Chronicle of the Middle East and North Africa

Nadia Murad, Former IS Sex Slave and 2018 Nobel Peace Prize Winner

Iraq- Nadia Murad
Photo AFP

Iraqi Nadia Murad was on 5 October jointly awarded the 2018 Nobel Peace Prize with Congolese gynecologist and surgeon Denis Mukwege for her efforts to end the use of sexual violence in armed conflicts. Aged just 25, Murad has in a matter of years become the voice of victims of sexual violence and human trafficking around the world.

Born in northern Iraq in 1993 to a family of Yazidis, a Kurdish religious minority, Murad’s life was turned upside down on August 3, 2014, when the extremist group Islamic State (IS) raided her village and kidnapped her and other young women after killing 600 people, including six of her brothers and stepbrothers. The women were sold into sexual slavery as part of IS’ campaign against religious minorities that did not conform to its interpretation of Islam.

Held captive in Mosul, Murad was beaten, burnt with cigarettes, raped and forcibly married to a jihadist. In a statement to the UN Security Council in December 2015, she recalled her traumatic experience: “In a building in Mosul, there were thousands of Yazidi women and children who were previously captured by [IS] to be offered as gifts. A militant approached me, he said they would take me, I was looking down, I was terrified, when I looked up, I saw a big man, he looked like a monster. I cried, I said I won’t want you […] Then he one day forced me to dress [in tight clothes] for him and put [on] make-up, I did, and in that black night, he did it.He forced me to serve his militant squad, he insulted me by forcing me to dress improperly. And I was unable to bear more rape and torture, I decided to escape, but I failed and I was captured by one of the guards. That night, he beat me up, forced me to undress and put me in a room with six militants. They continued to commit crimes to my body until I became unconscious.”

Murad eventually escaped with the help of a neighbouring family and fled to Europe. She was given refugee status in Germany, where she now lives. Her activism started almost immediately, and she has continued to campaign not only for her people but for all victims of violent conflict.

In an opinion piece for The Guardian newspaper, she wrote: ‘[The speech I gave at an UN forum in Switzerland in November 2015] was the first time I would tell my story in front of a large audience.

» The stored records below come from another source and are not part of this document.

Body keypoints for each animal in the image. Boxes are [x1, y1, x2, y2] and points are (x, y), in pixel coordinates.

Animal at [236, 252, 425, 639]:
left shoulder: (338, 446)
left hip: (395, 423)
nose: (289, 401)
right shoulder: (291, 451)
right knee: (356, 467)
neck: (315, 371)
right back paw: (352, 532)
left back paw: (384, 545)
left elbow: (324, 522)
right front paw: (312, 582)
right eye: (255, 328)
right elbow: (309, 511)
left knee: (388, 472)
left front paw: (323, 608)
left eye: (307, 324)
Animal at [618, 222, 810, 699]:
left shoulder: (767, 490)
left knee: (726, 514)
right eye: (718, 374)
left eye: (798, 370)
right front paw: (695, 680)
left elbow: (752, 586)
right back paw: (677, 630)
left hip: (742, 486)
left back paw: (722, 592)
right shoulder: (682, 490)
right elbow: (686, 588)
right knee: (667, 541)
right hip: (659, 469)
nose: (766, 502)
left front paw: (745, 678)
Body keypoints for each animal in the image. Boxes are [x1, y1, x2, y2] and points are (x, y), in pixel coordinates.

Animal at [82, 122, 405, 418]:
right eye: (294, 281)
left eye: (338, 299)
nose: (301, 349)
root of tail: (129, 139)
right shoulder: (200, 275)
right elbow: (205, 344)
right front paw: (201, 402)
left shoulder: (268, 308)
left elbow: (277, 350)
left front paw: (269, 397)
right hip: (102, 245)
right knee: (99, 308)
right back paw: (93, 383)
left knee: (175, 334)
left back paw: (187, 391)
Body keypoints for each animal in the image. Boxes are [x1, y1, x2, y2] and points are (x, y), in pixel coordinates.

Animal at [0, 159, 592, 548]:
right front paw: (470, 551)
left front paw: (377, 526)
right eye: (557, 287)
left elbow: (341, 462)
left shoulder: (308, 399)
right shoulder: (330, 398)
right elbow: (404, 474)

I wanted to talk about everything – the children who died of dehydration fleeing [IS], the families still stranded on the mountain, the thousands of women and children who remained in captivity, and what my brothers saw at the site of the massacre. I was only one of hundreds of thousands of Yazidi victims. My community was scattered, living as refugees inside and outside of Iraq, and Kocho [her hometown] was still occupied by [IS]. There was so much the world needed to hear about what was happening to Yazidis … Deciding to be honest was one of the hardest decisions I have ever made, and also the most important … More than anything else, I said, I want to be the last girl in the world with a story like mine.”

Murad and her friend Lamiya Aji Bashar, joint recipients of the European Union’s 2016 Sakharov Prize for Freedom of Thought, continue the fight for the 3,000 Yazidis who remain missing, presumed still in captivity. Murad also received the Vaclav Havel Human Rights Prize, the UN’s first  Goodwill Ambassador for the Dignity of Survivors of Human Trafficking, the Clinton Global Citizen Award and the Peace Prize from the United Nations Association of Spain.

The documentary On her Shoulders, which premiered at the 2018 Sundance Festival, focuses on her story and follows her journey, from testifying before the UN to visiting refugee camps and meeting with government officials.

She used her international profile to found Nadia’s Initiative, an organization that campaigns for and provides assistance to victims of sexual violence. She promised in her first press conference after accepting the Nobel Peace Prize to use all of her prize money to support the organization and use her voice to defend the rights of persecuted people around the world.

The prize gave hope to the Yazidi community back home. Nagham Hasan, a Yazidi activist and gynaecologist who offered treatment and counselling to many Yazidi women in refugee camps in Iraq including Murad, told the broadcaster Voice of America, “When Nadia escaped her captivity and arrived in the camp in Sinjar she was traumatized and afraid, but now she has blossomed into this strong woman and become the voice of all men and women victims of sexual violence.”

Her healing process was helped by writing her memoir The Last Girl, a moving and personal account of her harrowing ordeal and the path it set her on to activism and global recognition. She also got engaged in August 2018 to Abid Shamdeen, also a Yazidi activist, and tweeted at the time, ’The struggle for our people brought us together & we will continue this path together.’

Her bravery has won hearts and minds around the world. Journalist Kiran Nazish, who runs a global support network for women in journalism, wrote of Murad’s Nobel win, ‘This is a prize shared by every woman with the courage to speak out despite their fears and traumas. Women across the world who are standing up against oppression and censorship against their bodies, and their lives. These women are the lucky ones. As Nadia Murad told me that night in March 2016 [when Nazish met her] — “survival is a kind of serendipity, one that empowers you to fight for the survival of others”.’